First of all I have to scale down my simulation, instead of 100 objects the simulation should have max 10 or 20 objects to simulate.
That would help, yes. However, you can be a little tricky about it. Rarely does every object need to be fully synchronized as frequently as possible. Many objects that can possibly be interacted with but are currently not being interacted with can be given a lower priority, even if they are still moving around.
While you should assume the physics is nondeterministic in the long term, it will generate reasonably consistent results over relatively small intervals. For objects not undergoing direct interaction, their client-simulated path will likely be very similar (within some error boundary) to the server's results.
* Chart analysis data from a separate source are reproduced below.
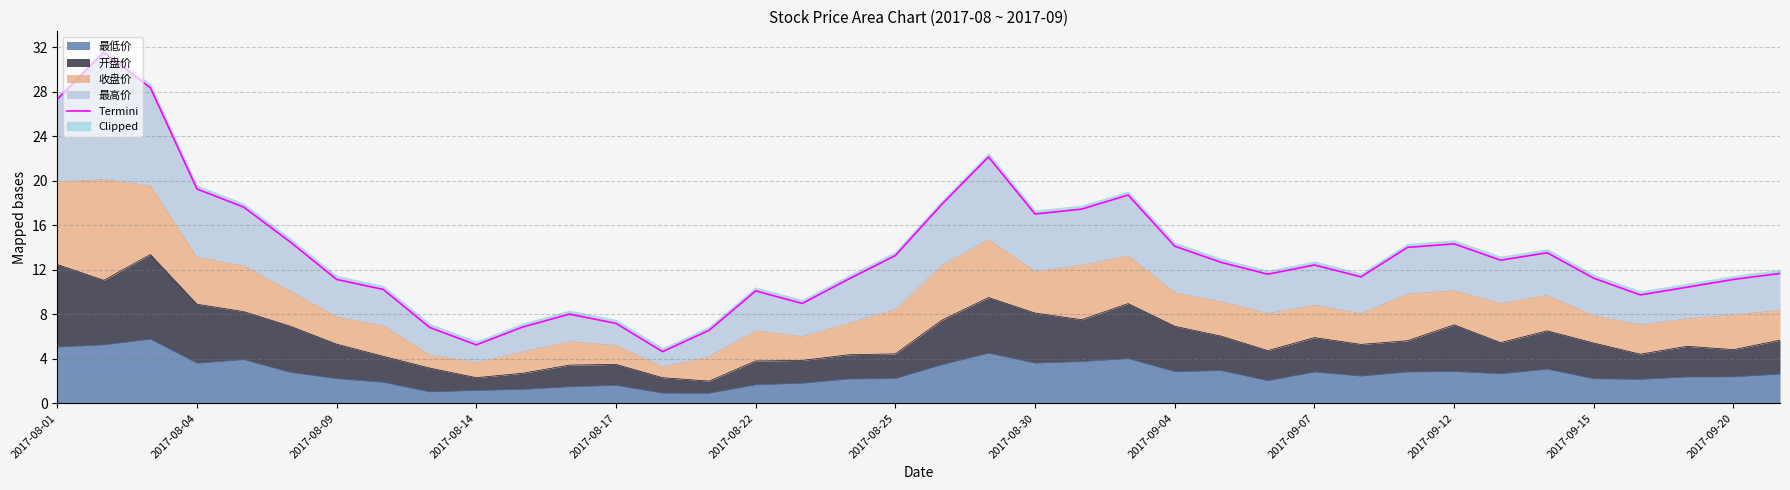

How many points are higher than both their immediate neighbors (excluding endpoints)?

8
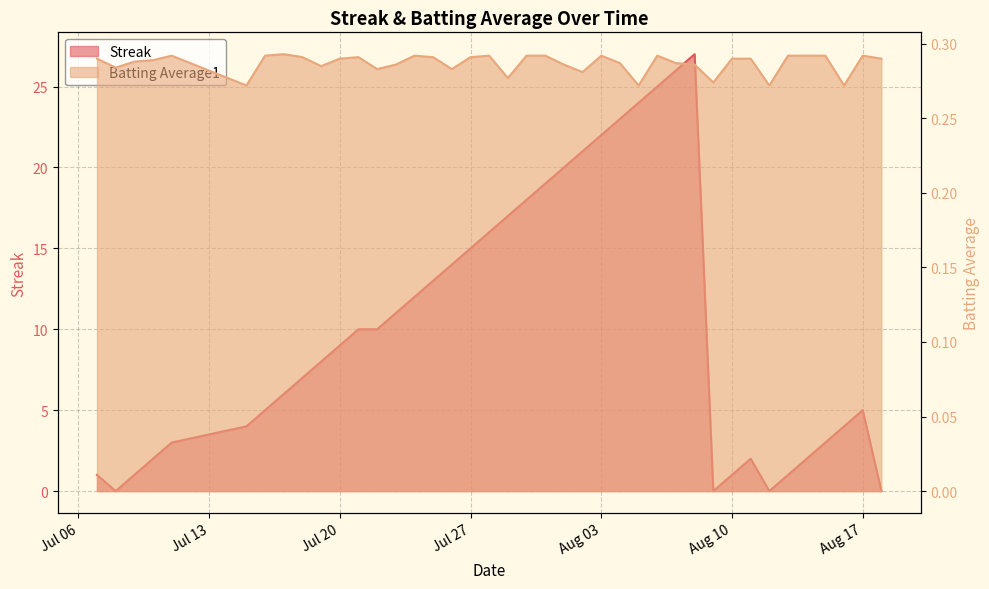

What is the value of the Batting Average1 point at the 6th from the left?

0.3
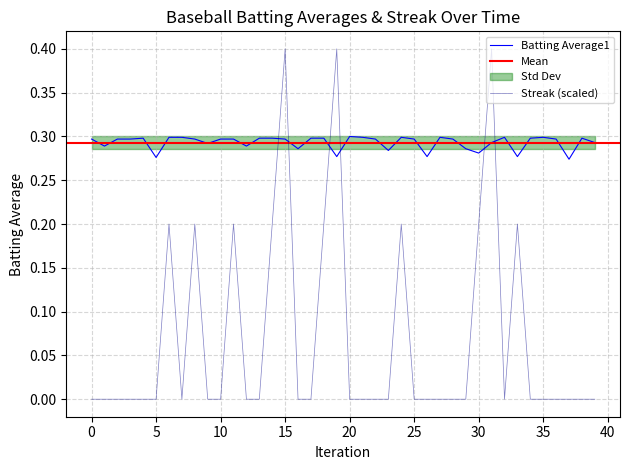

True or false: Streak has a value of 0.2 at 38.

False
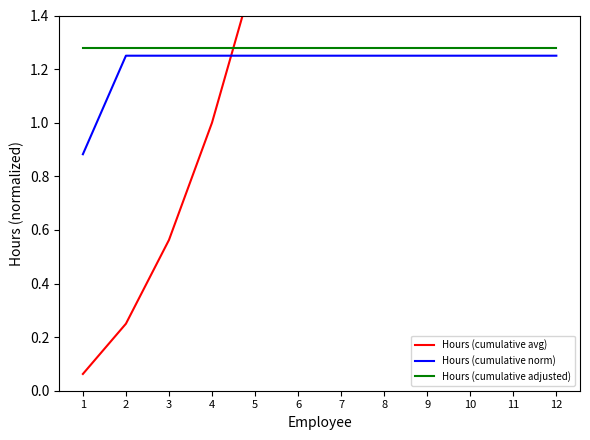

True or false: Hours (cumulative norm) has more than 2 points higher than both neighbors.

False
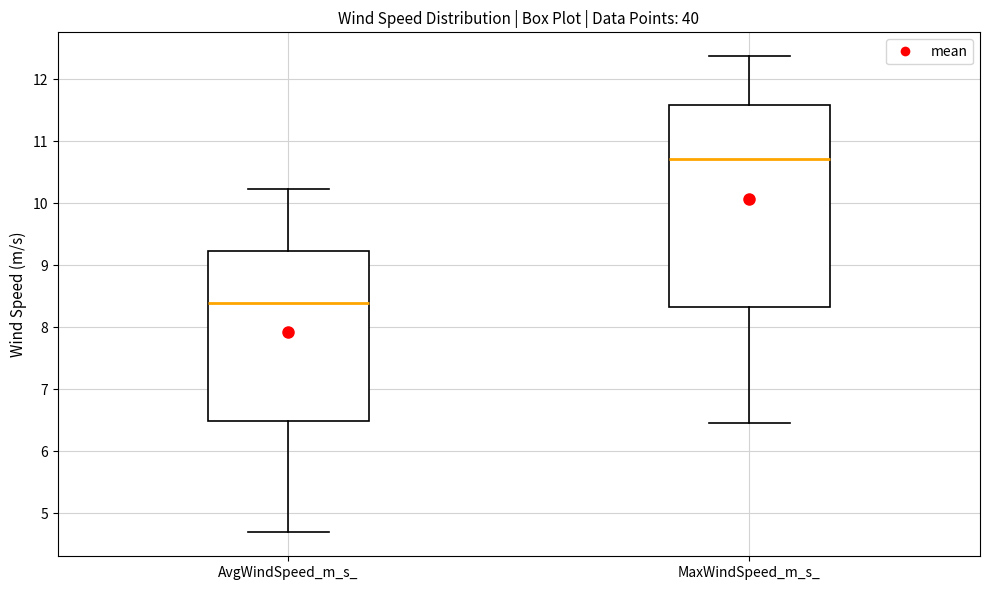

Reading left to right, transcribe this box plot: for each box, give where its median line is, the range the box spans, and where its two whiskers end, as read against the y-axis. The values are not printed on the chart, so give them approximately, as read against the axis.

AvgWindSpeed_m_s_: median 8.4, box 6.5 to 9.2, whiskers 4.7 to 10.2
MaxWindSpeed_m_s_: median 10.7, box 8.3 to 11.6, whiskers 6.5 to 12.4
Missing a few hundred milliseconds between synchronizations for low priority objects won't have a very large impact on the overall simulation.
The end effect of this would be that you can have a large simulation with a network overhead primarily dictated by the small currently interacting set of objects as opposed to the much larger complete set of objects.
This is an application of 'scoping' where you are only considering relevant objects for a given player, which is talked about a bit more in this (amongst other things):
http://physics.hardwire.cz/mirror/Netwo ... DC2008.pdf
Some physical elements are not interresting to gameplay and need not to be synchronized
This is a very useful method for any objects that cannot interact with the player, which are generally the same objects which are uninteresting. Good candidates for this sort of optimization are pop cans (commonly strewn about many FPS levels) and tiny debris. If these objects cannot affect any other objects, you won't run into any weird situations.
If a client starts shooting the server MUST check for hits (cheating issues are to obvious here).
The "lag compensation" brought up in the valve article would probably be useful here for hitscan style shooting to reduce the perceived latency. Other than that, yes, the server would need to verify it.
There is one major issue here; if a client has authority over an object but it runs at a VERY low framerate. The entire simulation(of the clients authorized objects) will run at a low framerate. And what if the client that has autority crashes?
If a client is having horrible FPS problems, they probably won't notice a little more latency. In these cases, the server can take into account what little information it is receiving from the client about its state and integrate that into its own simulation. The server can pick up the slack, sending out updates to other clients based on its own simulation even if it might not be exactly what the authoritative client is doing. The rest of the work would be in ensuring that the correction mechanism used is robust so that the likely corrections that take place would not be overly jarring to observers.
If the client crashes completely but the server doesn't yet know that it is essentially disconnected, it is as if the client is just undergoing a very severe version of the above case. That is, the server can step in and do the simulation on behalf of the client smoothly.
BepuPhysics handles extra and/or interpolation internally between timesteps right? Is it possible to do this manually?
If you have internal time stepping enabled (space.simulationSettings.timeStep.useInternalTimeStepping = true), yes, it will do interpolation. It won't do any extrapolation, though. You can turn off the interpolation per entity with the allowInterpolation field. If allowed, the interpolation is baked into the buffered properties of entities, like centerPosition and orientationMatrix. None of the internal-prefixed entity properties are ever interpolated.
Interpolation/extrapolation can be done externally, yes. You'd need to compute the interpolation/extrapolation component and then manually take it into consideration for any system needing a modified property.
Just keep in mind you have to set velocities, not positions, every frame for physics to work correctly.
To clairfy, in order to maintain consistency, you should correct both velocities and positions. Velocities can generally be 'immediately' corrected when a packet is received since it's harder to see the rapid change. Positions are generally better corrected incrementally.